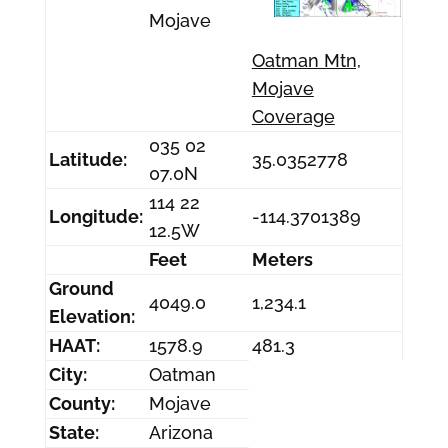
Mojave
Oatman Mtn,
Mojave
Coverage
035 02
Latitude:
35.0352778
07.0N
114 22
Longitude:
-114.3701389
12.5W
Feet
Meters
Ground
4049.0
1,234.1
Elevation:
HAAT:
1578.9
481.3
City:
Oatman
County:
Mojave
State:
Arizona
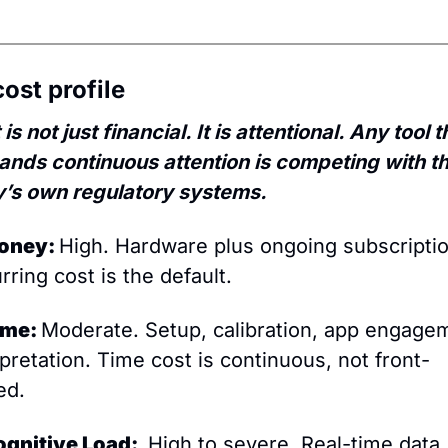
ost profile
is not just financial. It is attentional. Any tool th
nds continuous attention is competing with th
’s own regulatory systems.
oney: 
High. Hardware plus ongoing subscription
rring cost is the default.
ime: 
Moderate. Setup, calibration, app engagem
rpretation. Time cost is continuous, not front-
ed.
ognitive Load: 
 High to severe. Real-time data 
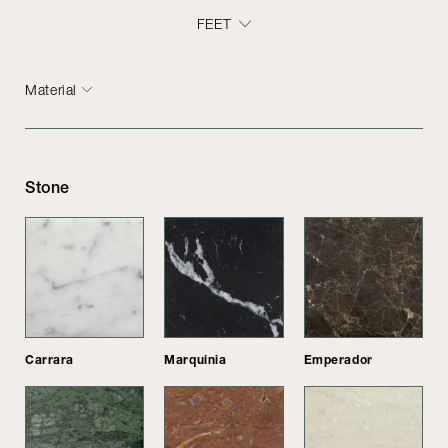
FEET
Material
Stone
Carrara
Marquinia
Emperador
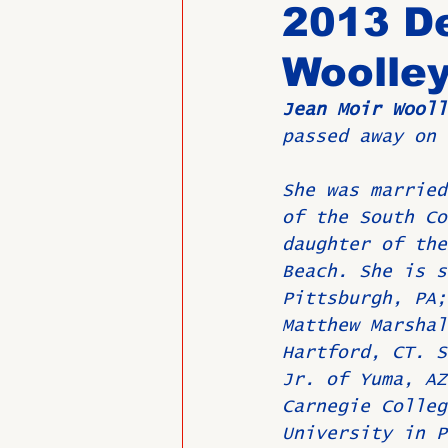
2013 D
Woolle
Past Directors at Large
Jean Moir Wooll
passed away on 
Alumni Veterans
Untitled
She was married
of the South Co
daughter of the
Beach. She is s
Pittsburgh, PA;
Matthew Marshal
Hartford, CT. S
Jr. of Yuma, AZ
Carnegie Colleg
University in P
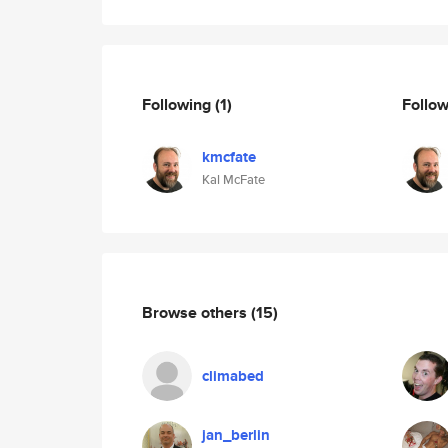
Following
(1)
Follo
kmcfate
Kal McFate
Browse others
(15)
climabed
jan_berlin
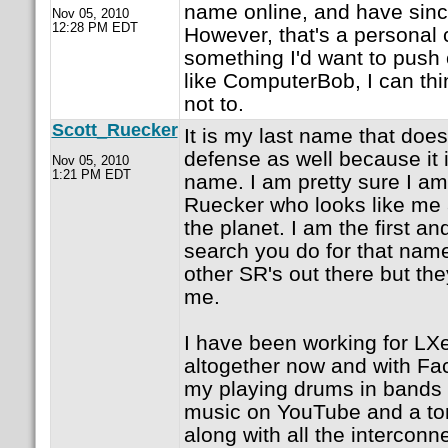
name online, and have sinc
Nov 05, 2010
12:28 PM EDT
However, that's a personal 
something I'd want to push
like ComputerBob, I can thin
not to.
Scott_Ruecker
It is my last name that does 
defense as well because i
Nov 05, 2010
1:21 PM EDT
name. I am pretty sure I am
Ruecker who looks like me 
the planet. I am the first an
search you do for that nam
other SR's out there but the
me.
I have been working for LXer
altogether now and with Fa
my playing drums in bands
music on YouTube and a ton
along with all the intercon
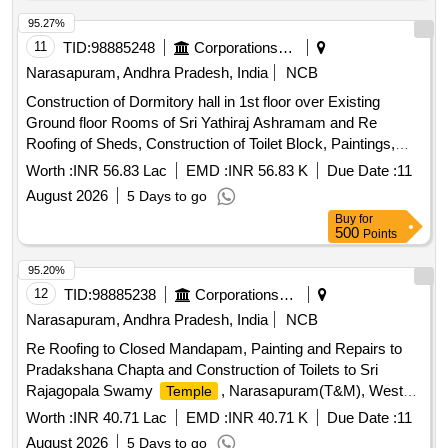
95.27%
11
TID:
98885248
Corporations/ Assoc/ Chambers/ Govt Agencies
Narasapuram, Andhra Pradesh, India
NCB
Construction of Dormitory hall in 1st floor over Existing
Ground floor Rooms of Sri Yathiraj Ashramam and Re
Roofing of Sheds, Construction of Toilet Block, Paintings,
Electrification and other improvements to Sri Adhikesava
Worth :
INR 56.83 Lac
EMD :
INR 56.83 K
Due Date :
11
Embarmannar Swamy
, Narasapuram (T & M),
Temple
August 2026
5 Days to go
West
District
Godavari
Buy
for
500
Points
95.20%
12
TID:
98885238
Corporations/ Assoc/ Chambers/ Govt Agencies
Narasapuram, Andhra Pradesh, India
NCB
Re Roofing to Closed Mandapam, Painting and Repairs to
Pradakshana Chapta and Construction of Toilets to Sri
Rajagopala Swamy
, Narasapuram(T&M), West
Temple
District
Godavari
Worth :
INR 40.71 Lac
EMD :
INR 40.71 K
Due Date :
11
August 2026
5 Days to go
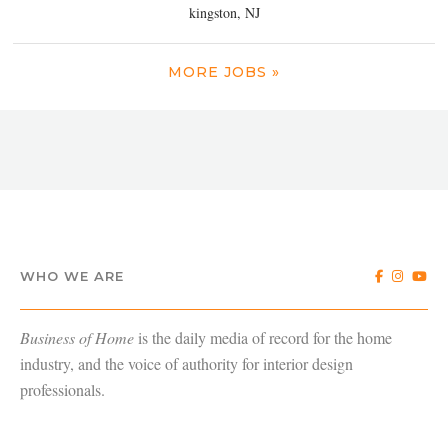
kingston, NJ
MORE JOBS »
WHO WE ARE
Business of Home
is the daily media of record for the home
industry, and the voice of authority for interior design
professionals.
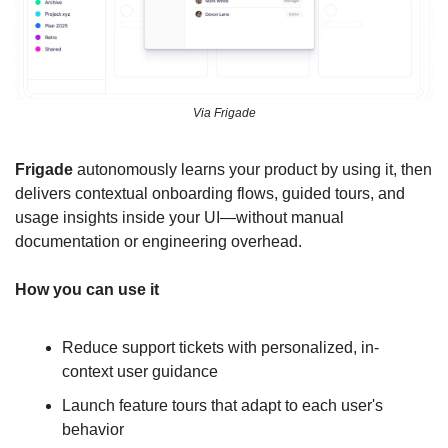
Via Frigade
Frigade
 autonomously learns your product by using it, then 
delivers contextual onboarding flows, guided tours, and 
usage insights inside your UI—without manual 
documentation or engineering overhead.
How you can use it
Reduce support tickets with personalized, in-
context user guidance
Launch feature tours that adapt to each user's 
behavior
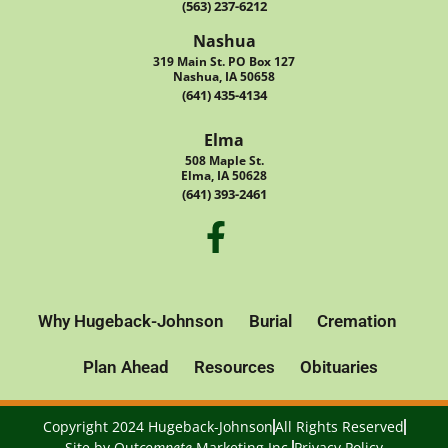
(563) 237-6212
Nashua
319 Main St. PO Box 127
Nashua, IA 50658
(641) 435-4134
Elma
508 Maple St.
Elma, IA 50628
(641) 393-2461
Why Hugeback-Johnson
Burial
Cremation
Plan Ahead
Resources
Obituaries
Copyright 2024 Hugeback-Johnson
All Rights Reserved
Site by
Out
compete
Marketing Inc.
Privacy Policy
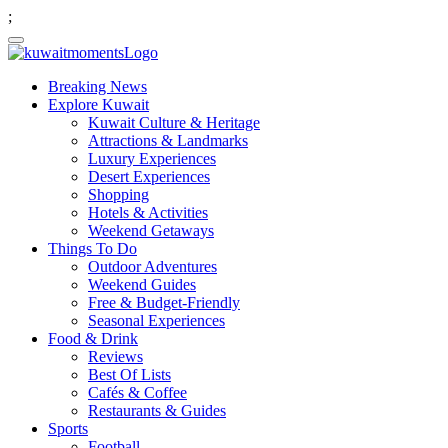
;
Breaking News
Explore Kuwait
Kuwait Culture & Heritage
Attractions & Landmarks
Luxury Experiences
Desert Experiences
Shopping
Hotels & Activities
Weekend Getaways
Things To Do
Outdoor Adventures
Weekend Guides
Free & Budget-Friendly
Seasonal Experiences
Food & Drink
Reviews
Best Of Lists
Cafés & Coffee
Restaurants & Guides
Sports
Football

* * * *

**Task description**
Write out the lines of the material from the one containing "autonomously learns your" through the last, exactly and only those. Leave every picture out.

**Solution to this task**
 autonomously learns your product by using it, then 
delivers contextual onboarding flows, guided tours, and 
usage insights inside your UI—without manual 
documentation or engineering overhead.
How you can use it
Reduce support tickets with personalized, in-
context user guidance
Launch feature tours that adapt to each user's 
behavior
(563) 237-6212
Nashua
319 Main St. PO Box 127
Nashua, IA 50658
(641) 435-4134
Elma
508 Maple St.
Elma, IA 50628
(641) 393-2461
Why Hugeback-Johnson
Burial
Cremation
Plan Ahead
Resources
Obituaries
Copyright 2024 Hugeback-Johnson
All Rights Reserved
Site by
Out
compete
Marketing Inc.
Privacy Policy
;
Breaking News
Explore Kuwait
Kuwait Culture & Heritage
Attractions & Landmarks
Luxury Experiences
Desert Experiences
Shopping
Hotels & Activities
Weekend Getaways
Things To Do
Outdoor Adventures
Weekend Guides
Free & Budget-Friendly
Seasonal Experiences
Food & Drink
Reviews
Best Of Lists
Cafés & Coffee
Restaurants & Guides
Sports
Football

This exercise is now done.